TL;DR The MultiAZ RDS automatic failover mechanism is measured. RDS downtime, scheduled or not, is confirmed to be around 2 minutes, as per AWS documentation, while singleAZ downtime results to be much longer (~ 10 mins). Uncommon stuck-read-replica problem is reported and debugged. Finally, AWS management console reflects changes in DB state with a noticeable latency.
So the time has come when the core of your infrastructure, your database instances, have to be resized. Unlike other AWS products, it is not possible to perform such operation without downtime, as the database is by definition the single, stateful source of truth and therefore zero-downtime procedures such as Elastic Beanstalk rolling deployments and rolling configuration updates cannot be implemented.
As a consequence, in order to be able to supervise without panic the failover procedure and accurately predict production downtime, it is important to simulate and time the whole process.
What AWS says
In the event of a planned or unplanned outage of your DB instance, Amazon RDS automatically switches to a standby replica in another Availability Zone if you have enabled Multi-AZ. The time it takes for the failover to complete depends on the database activity and other conditions at the time the primary DB instance became unavailable. Failover times are typically 60-120 seconds. However, large transactions or a lengthy recovery process can increase failover time. When the failover is complete, it can take additional time for the RDS console UI to reflect the new Availability Zone. The failover mechanism automatically changes the DNS record of the DB instance to point to the standby DB instance.
Sweet. We then want to induce a failover in order to be prepared to what it will happen in production. We start by restoring a MultiAZ deployment from a snapshot. Little or no traffic at all would stream in and out of the testing DB, but no important difference was detected between test and production downtime during failover (data below refer to the actual production resizing procedure).
Cool in action
We setup a naive TCP endpoint check to monitor the health of the RDS endpoint
We then modify the instance using the AWS console (selecting Apply Now) and start the process. The database instance state in the AWS console changes in a little time to Modifying…
We seat back and watch
We can see that the RDS endpoint still replies. Another simple script, not included here, also monitors DB health at the application level (SELECT NOW()), resulting in the same behaviour described here.
… After more than 6 minutes the TCP check fails… …
Finally, 2:13 minutes after the first downtime poll, we regain connectivity (at application level too).
The six minutes before endpoint failure suggest that, in a multi-AZ deployment, instance modifications are not applied to the primary instance, but rather to the standby instance, most probably shutting down the RDS virtual machine and restarting it allocating the modified resources.
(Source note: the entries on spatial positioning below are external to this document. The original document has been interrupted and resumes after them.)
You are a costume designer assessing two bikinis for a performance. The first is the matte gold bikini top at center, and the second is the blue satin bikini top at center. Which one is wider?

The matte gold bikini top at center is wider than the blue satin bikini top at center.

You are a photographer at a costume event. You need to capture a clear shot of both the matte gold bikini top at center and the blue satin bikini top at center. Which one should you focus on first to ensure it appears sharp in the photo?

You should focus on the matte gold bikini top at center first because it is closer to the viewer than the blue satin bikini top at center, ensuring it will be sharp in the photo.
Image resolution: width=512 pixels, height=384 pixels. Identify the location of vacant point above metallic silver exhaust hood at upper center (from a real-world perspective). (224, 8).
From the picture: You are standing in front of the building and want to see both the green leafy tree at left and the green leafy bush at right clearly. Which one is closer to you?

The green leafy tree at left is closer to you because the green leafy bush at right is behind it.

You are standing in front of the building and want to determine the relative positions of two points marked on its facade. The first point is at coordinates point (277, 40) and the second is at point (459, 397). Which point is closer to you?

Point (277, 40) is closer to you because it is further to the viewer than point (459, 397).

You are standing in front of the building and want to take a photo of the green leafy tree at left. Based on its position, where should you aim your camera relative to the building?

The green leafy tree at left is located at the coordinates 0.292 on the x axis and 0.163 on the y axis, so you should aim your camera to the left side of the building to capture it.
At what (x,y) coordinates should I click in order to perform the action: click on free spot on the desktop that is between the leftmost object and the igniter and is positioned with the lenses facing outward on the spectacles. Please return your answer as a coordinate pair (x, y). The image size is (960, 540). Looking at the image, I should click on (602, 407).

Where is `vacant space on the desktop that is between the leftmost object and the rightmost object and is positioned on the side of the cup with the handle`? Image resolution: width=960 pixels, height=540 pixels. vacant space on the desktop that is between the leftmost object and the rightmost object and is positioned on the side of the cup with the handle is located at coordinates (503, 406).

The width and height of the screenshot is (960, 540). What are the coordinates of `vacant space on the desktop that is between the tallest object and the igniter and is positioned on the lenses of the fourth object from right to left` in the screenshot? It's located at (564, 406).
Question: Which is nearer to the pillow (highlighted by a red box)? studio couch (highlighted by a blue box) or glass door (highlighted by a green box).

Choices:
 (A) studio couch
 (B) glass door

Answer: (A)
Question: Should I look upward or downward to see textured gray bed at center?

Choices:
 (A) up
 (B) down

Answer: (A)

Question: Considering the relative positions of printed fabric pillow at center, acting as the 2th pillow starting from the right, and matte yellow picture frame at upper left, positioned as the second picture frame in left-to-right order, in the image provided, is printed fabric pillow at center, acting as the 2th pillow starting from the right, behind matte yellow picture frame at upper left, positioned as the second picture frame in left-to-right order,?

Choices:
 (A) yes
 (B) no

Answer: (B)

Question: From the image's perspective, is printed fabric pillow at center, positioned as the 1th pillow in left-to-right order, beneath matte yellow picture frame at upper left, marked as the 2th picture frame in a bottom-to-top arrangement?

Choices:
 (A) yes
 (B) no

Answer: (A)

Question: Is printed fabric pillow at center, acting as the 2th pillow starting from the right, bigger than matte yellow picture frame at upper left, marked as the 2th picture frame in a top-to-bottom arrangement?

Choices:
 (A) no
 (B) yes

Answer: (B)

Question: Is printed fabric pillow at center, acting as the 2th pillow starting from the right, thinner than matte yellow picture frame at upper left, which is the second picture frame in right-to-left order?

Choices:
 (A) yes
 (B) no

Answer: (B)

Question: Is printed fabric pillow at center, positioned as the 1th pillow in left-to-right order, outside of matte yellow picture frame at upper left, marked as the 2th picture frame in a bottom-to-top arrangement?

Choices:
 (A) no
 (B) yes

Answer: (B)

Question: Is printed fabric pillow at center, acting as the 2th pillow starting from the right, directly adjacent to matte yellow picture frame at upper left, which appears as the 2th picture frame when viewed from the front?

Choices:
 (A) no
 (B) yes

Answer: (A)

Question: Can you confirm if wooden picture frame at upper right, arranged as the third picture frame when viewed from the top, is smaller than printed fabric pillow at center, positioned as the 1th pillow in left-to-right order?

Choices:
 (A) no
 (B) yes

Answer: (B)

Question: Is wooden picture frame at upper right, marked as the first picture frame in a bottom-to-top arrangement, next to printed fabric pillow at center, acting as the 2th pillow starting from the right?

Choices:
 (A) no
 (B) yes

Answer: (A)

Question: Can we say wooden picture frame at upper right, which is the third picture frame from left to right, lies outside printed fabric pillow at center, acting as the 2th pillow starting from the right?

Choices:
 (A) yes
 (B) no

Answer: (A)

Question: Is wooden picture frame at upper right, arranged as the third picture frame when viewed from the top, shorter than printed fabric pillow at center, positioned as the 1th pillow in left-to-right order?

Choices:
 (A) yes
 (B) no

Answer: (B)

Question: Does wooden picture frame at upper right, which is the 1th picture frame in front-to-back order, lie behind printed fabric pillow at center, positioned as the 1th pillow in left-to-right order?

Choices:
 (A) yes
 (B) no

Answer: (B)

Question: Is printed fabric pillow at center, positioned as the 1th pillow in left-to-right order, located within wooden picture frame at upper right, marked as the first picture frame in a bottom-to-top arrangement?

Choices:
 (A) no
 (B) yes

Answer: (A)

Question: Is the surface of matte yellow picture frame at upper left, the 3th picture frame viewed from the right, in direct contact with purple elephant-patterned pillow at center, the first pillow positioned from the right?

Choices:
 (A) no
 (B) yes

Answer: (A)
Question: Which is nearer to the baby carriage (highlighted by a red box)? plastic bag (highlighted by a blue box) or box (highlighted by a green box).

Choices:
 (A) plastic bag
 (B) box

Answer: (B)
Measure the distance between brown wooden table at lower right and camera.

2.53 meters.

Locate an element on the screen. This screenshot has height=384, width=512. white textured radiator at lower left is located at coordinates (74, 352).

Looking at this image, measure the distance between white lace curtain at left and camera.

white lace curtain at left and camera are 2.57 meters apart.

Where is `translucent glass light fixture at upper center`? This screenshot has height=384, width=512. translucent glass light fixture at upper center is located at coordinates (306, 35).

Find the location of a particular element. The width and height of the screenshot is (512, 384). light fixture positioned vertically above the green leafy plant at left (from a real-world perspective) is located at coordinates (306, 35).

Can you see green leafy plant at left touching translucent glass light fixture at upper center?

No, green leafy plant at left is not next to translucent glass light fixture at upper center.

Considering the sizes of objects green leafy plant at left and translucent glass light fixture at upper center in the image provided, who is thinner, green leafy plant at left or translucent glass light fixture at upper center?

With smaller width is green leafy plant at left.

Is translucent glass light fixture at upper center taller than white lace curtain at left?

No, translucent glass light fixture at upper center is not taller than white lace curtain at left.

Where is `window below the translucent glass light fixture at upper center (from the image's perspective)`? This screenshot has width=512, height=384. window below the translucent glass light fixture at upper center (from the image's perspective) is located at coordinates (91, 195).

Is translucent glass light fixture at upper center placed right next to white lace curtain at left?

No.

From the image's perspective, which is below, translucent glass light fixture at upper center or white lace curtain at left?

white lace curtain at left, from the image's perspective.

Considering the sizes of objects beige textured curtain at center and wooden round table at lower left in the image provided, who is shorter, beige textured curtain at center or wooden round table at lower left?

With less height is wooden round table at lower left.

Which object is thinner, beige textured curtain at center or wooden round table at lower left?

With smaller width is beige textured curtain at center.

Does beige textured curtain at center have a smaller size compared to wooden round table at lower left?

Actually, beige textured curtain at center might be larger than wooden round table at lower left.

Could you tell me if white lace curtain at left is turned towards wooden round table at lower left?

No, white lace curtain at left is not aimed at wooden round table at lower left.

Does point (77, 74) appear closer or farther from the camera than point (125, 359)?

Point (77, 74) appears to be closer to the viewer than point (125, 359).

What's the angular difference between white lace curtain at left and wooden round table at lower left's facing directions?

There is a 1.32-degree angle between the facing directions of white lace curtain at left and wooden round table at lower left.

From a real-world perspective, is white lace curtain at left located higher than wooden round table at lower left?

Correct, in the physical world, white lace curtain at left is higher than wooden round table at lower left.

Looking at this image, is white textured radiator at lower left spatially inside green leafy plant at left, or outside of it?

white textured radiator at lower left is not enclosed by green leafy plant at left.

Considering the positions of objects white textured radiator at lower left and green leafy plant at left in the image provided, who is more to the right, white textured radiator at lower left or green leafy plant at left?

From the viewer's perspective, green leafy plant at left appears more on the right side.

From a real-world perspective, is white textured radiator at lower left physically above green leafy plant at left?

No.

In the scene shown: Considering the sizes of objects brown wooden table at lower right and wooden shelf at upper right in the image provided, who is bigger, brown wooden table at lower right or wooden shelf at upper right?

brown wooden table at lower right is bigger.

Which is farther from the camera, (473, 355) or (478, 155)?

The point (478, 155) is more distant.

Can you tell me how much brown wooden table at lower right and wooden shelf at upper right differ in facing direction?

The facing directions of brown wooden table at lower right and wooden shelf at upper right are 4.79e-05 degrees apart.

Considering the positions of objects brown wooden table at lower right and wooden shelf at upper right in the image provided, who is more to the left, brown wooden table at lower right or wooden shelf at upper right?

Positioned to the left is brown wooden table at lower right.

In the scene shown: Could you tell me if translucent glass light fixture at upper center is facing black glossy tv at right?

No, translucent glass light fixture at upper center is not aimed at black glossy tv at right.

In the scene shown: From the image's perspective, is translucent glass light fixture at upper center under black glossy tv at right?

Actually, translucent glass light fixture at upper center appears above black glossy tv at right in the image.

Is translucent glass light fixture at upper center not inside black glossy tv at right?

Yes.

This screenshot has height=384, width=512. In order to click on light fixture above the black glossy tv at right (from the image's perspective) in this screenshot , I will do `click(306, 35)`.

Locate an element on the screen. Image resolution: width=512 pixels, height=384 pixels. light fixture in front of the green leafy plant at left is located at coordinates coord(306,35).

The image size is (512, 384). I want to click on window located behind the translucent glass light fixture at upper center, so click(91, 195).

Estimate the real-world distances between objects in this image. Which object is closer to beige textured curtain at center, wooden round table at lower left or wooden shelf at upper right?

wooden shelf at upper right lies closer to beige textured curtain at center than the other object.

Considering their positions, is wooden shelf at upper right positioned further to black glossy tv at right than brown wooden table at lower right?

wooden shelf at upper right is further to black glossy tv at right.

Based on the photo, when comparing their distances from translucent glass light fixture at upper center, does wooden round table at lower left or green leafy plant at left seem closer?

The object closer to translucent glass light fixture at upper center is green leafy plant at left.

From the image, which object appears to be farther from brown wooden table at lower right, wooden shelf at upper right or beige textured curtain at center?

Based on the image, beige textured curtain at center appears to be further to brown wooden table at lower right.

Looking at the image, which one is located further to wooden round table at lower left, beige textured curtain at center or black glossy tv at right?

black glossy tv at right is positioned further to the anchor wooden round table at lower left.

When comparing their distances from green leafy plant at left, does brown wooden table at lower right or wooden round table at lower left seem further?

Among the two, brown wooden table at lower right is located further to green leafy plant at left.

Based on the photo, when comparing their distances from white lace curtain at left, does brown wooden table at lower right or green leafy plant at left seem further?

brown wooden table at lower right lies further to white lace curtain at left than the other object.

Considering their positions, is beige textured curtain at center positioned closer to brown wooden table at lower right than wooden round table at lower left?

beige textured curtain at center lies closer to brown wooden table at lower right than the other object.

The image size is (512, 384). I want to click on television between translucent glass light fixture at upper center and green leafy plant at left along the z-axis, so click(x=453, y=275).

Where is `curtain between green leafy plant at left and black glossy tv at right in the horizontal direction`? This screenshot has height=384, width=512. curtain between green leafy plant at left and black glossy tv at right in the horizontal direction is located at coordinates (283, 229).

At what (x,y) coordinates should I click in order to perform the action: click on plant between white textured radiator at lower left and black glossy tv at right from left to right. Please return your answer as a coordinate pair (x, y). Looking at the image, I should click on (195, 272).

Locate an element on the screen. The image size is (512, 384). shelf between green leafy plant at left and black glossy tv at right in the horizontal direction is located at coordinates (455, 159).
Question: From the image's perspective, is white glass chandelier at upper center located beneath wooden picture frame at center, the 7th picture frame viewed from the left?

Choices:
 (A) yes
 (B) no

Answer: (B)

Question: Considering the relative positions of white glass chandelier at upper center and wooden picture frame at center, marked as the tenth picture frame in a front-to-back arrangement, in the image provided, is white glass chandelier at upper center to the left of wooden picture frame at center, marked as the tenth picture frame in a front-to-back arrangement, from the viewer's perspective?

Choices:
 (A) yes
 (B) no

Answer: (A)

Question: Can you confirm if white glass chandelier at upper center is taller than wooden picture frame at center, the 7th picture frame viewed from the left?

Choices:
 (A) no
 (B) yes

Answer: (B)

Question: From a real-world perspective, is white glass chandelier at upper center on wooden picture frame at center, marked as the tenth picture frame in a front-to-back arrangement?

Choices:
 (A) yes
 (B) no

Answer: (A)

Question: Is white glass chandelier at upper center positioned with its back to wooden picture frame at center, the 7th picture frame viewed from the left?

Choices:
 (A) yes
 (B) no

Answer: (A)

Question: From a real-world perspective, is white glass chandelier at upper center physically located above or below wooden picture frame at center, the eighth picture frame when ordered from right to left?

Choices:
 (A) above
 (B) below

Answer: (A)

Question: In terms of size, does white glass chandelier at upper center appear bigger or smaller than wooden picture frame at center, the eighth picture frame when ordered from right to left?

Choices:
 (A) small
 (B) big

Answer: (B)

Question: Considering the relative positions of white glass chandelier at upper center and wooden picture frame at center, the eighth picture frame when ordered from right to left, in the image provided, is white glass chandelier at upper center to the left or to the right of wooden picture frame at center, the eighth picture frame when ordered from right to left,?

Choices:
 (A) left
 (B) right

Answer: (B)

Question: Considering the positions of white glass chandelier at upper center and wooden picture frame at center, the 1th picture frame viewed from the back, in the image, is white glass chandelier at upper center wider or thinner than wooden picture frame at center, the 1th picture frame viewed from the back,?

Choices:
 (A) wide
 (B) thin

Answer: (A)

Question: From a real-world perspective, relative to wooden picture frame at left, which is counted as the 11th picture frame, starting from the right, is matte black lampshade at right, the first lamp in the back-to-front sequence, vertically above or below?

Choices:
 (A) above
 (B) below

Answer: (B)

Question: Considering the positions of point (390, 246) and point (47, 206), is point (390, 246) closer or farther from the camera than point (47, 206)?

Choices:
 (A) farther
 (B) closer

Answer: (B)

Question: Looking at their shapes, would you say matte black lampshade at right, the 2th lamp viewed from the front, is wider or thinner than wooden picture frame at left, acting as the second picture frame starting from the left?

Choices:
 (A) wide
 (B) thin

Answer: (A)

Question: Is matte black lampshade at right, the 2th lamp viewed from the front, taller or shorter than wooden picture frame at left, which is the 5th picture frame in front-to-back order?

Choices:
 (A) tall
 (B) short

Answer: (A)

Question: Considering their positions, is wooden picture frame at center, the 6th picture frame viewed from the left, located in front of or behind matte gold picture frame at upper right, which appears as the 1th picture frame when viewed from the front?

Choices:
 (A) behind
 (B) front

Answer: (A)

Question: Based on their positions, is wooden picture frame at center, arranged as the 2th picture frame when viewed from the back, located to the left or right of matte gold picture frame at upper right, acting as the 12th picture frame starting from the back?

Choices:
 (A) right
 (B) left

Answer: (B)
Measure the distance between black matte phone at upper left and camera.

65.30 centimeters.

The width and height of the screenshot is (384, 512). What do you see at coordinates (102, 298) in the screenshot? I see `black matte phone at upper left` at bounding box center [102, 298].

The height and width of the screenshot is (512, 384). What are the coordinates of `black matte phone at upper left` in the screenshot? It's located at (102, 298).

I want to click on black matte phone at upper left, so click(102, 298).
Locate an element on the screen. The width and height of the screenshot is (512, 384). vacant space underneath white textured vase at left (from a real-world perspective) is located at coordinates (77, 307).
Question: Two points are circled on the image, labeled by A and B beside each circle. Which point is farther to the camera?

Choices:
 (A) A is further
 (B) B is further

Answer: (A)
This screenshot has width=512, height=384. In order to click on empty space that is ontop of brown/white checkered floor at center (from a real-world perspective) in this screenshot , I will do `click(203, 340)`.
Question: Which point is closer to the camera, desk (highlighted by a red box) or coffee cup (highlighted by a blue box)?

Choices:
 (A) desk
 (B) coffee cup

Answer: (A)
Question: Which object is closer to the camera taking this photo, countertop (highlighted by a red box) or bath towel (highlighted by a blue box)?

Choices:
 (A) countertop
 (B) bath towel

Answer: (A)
Once the standby instance is up and running, and more importantly replicating from the primary, the primary instance can be marked as unhealthy, triggering the failover process. As the documentation says, failover duration can depend on the database state, but in any case it would leave the clients without access to the database. At this point, the system is ready to promote the newly typed/sized standby instance as the new primary. Assuming that replication of the final state of failing/ex-primary instance to the ex-standby instance has been successful, RDS then changes the DNS endpoint to the promoted instance, which starts to speak to the reconnecting clients.
…
We repeated the whole process a few times, resizing instances of different type/size, and we can confirm that the downtime lasts on average a little bit more than 2 minutes.
The not so cool things
-
During the tests, it was manifest that the AWS management console lagged behind the truth state of the instance. Most notably, after up to ~ 10 minutes after the failover completed successfully, i.e. after the clients could query the endpoint of new instance, the console would still indicate the instance as ‘Modifying’
-
At times, replica instances attached to the master node, if any, can loose the master after failover. It only happened once in around ten test/live resizing, actually during the production resize. Contacting AWS support solved the issue. However, this is a known issue and a workaround is suggested to minimize the likelihood of a lost replica, at the cost of probable performance penalty.
-
Quite obviously, modifying a SingleAZ instance would take much longer, summing up the time to modify the secundary master replica and then reboot the system. A rough estimate is of about 10 minutes.
Conclusions
AWS RDS offers a great and seamless service when it comes to high availability: the possibility of a one-click, automatic and relatively short downtime to recover from failure or scaling up/down of database instances is extremely appealing to those that have had to put up with rescaling database servers, replication failures, etc. No more long cold hours at night in data centers.